While Lynn University parents continue to pray for their daughters, other parents across the U.S. have already heard the devastating news that their kids did not make it out alive.
The parents of Molly Hightower, 22, learned early late last week that their daughter had been found dead in the wreckage of an orphanage where she had been volunteering.
"Molly was a beautiful young lady," her uncle Craig Hightower told ABC News' Seattle affiliate KOMONews.com. "She had a great smile and clearly had a massive capacity for love and a big heart."

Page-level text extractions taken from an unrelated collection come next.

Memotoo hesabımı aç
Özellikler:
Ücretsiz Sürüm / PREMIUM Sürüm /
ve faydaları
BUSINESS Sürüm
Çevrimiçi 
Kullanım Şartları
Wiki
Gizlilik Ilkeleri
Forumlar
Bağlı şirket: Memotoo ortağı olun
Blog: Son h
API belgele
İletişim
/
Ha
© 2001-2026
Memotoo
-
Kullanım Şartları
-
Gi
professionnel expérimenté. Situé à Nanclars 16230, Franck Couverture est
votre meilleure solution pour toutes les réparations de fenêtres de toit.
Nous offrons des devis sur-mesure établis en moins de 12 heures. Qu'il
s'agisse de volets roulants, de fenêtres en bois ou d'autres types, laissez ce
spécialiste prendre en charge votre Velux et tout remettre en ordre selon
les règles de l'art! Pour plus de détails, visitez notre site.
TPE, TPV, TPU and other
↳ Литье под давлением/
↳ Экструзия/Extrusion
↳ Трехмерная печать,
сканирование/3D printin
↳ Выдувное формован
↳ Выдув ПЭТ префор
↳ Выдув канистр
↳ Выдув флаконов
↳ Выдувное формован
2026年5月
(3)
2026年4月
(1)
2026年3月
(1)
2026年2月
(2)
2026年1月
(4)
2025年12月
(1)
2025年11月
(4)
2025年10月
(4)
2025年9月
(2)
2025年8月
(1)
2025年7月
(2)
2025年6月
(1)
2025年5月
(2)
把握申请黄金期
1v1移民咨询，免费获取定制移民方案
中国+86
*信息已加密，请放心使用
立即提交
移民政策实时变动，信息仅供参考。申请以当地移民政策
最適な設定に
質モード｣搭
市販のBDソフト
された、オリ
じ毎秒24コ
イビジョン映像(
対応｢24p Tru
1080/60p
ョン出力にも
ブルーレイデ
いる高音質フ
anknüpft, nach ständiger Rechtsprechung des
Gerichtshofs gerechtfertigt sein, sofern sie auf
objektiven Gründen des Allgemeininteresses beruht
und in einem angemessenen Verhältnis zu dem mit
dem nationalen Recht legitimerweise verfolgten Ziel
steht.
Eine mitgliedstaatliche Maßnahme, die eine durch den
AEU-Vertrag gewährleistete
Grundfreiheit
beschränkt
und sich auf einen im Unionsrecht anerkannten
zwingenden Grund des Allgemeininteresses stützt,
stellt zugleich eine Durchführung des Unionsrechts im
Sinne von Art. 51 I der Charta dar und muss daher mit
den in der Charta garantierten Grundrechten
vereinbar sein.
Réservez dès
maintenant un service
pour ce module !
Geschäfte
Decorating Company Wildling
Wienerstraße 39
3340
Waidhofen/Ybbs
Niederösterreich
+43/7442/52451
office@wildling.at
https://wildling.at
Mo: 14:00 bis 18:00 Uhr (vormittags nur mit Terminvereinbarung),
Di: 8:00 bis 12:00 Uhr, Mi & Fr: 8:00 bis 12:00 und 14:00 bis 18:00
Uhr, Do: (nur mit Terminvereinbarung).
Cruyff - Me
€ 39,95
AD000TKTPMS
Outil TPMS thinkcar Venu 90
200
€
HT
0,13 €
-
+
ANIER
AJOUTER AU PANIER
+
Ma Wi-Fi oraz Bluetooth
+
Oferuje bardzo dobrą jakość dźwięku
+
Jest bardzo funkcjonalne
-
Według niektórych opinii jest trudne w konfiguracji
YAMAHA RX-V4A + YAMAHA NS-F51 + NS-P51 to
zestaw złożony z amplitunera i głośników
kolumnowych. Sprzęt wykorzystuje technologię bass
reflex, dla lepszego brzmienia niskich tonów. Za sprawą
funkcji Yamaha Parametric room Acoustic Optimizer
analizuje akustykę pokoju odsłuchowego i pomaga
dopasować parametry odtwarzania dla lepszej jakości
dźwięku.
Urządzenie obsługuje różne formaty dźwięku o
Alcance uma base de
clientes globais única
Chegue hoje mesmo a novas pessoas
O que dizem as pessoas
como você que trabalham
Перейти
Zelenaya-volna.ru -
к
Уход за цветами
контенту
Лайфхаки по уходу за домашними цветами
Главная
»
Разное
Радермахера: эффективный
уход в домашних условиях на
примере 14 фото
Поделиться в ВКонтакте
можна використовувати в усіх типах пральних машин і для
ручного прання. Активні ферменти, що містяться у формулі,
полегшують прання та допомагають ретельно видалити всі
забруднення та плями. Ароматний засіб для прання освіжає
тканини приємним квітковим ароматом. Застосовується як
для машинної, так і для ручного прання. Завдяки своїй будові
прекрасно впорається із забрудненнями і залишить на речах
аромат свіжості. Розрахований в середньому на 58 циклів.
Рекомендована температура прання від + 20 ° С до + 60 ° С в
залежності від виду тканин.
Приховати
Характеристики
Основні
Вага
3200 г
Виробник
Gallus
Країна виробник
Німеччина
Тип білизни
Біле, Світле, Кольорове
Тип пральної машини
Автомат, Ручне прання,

Twenty-four-year-old Ryan Kloos, who was visiting his sister Erin at the same orphanage where Hightower was working, also perished in the earthquake. Erin survived the earthquake.
"He was just the funniest smartest kid," his aunt Karie Dozer told ABC News' Pheonix affiliate ABC15.
"It is hard to grasp," she said. "We are focusing on Erin and the positive. It is hard to think about Ryan. It is just so sad."
Among stories of loss, there are also Americans who had miraculous recovering. One Colorado Springs man was rescued Friday from a hotel elevator shaft where he had been trapped for four days.
Dan Wooley, who had been traveling with Colorado Springs-based Compassion International, helped rescue workers pull him up with ropes out of the elevator in what had once been the Hotel Montana. Wooley and another man, believed to be Haitian, were both rescued and embraced each other from their adjacent cots.
New Jersey native Sarla Chand was also pulled from the Montana's rubble on Thursday.
Richard Santos and Jim Gulley, also pulled from the Hotel Montana, said they survived on what they had in their pockets -- Orbitz gum and a Tootsie Roll lollipop.